25 Relatedly, I did not accept Mr Braham's submission that the fact that the pleadings were prepared by senior and junior counsel and M+K certified that the facts and available legal material provided a proper basis for each allegation showed that the proceedings had merit and were not bound to fail: see Kelly No 4 at [278]. Nor did I accept that my assumption (when dealing with the security for costs application) that the proceedings had a reasonable prospect of success because the claims were prima facie regular on the face of the pleadings and disclosed various arguable causes of action, showed the 2007/08/09 Schemes proceedings had realistic prospects of success: see Kelly No 4 at [279].
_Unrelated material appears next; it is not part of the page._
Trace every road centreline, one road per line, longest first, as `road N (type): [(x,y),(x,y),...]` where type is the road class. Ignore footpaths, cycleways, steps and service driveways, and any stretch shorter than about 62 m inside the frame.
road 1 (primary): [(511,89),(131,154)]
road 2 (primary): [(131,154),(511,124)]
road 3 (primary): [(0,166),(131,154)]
26 Fifth, looking to Mr Braham's contention that the applicants should pay part of his costs, the revised settlements in the 2007/08/09 Schemes proceedings did not create any pool of settlement monies from which the applicants might do so. The applicants and class members were unsuccessful in the litigation and the only settlement monies they received covered approximately half of the legal costs they paid to M+K. I see no good reason to exercise the discretion in relation to costs so that the applicants (and/or class members) suffer further losses through a requirement to also pay Mr Braham's costs. I am not persuaded that it would be in the interests of justice in the proceeding to make such an order.
27 Nor do I consider it appropriate to order M+K to pay Mr Braham's costs. The firm entered into the proposed settlements on the instructions of the applicants and consistently with counsel's advice. There was a serious problem with the proposed settlements, and some significant gaps in the material before the Court, but I am not persuaded that the costs of objecting to the settlement should be met from M+K's pocket.
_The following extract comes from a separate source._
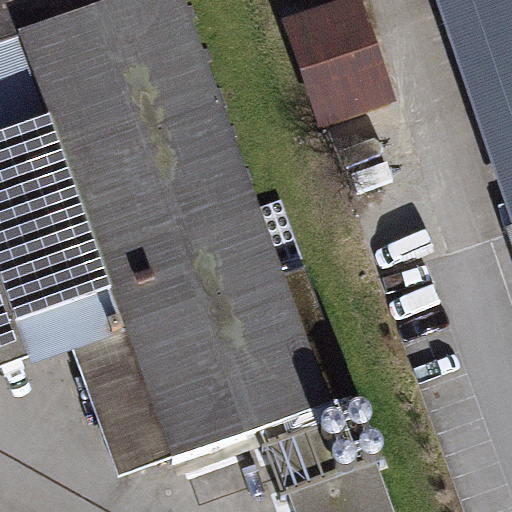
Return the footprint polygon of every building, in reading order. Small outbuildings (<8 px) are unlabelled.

28 Moving to Mr Braham's contention that the respondents should pay part of his costs, he did not articulate why they should meet his costs of objecting to what he considered to be an unfair settlement when, unlike the applicants, they did not owe fiduciary obligations to class members and were entitled to reach the most favourable settlement that was available (from their perspective). Particularly given that the respondents have already been required to share in meeting the contradictor's fees I am not persuaded that it is appropriate to direct that they also pay part of Mr Braham's costs.
I certify that the preceding twenty-eight (28) numbered paragraphs are a true copy of the Reasons for Judgment herein of the Honourable Justice Murphy.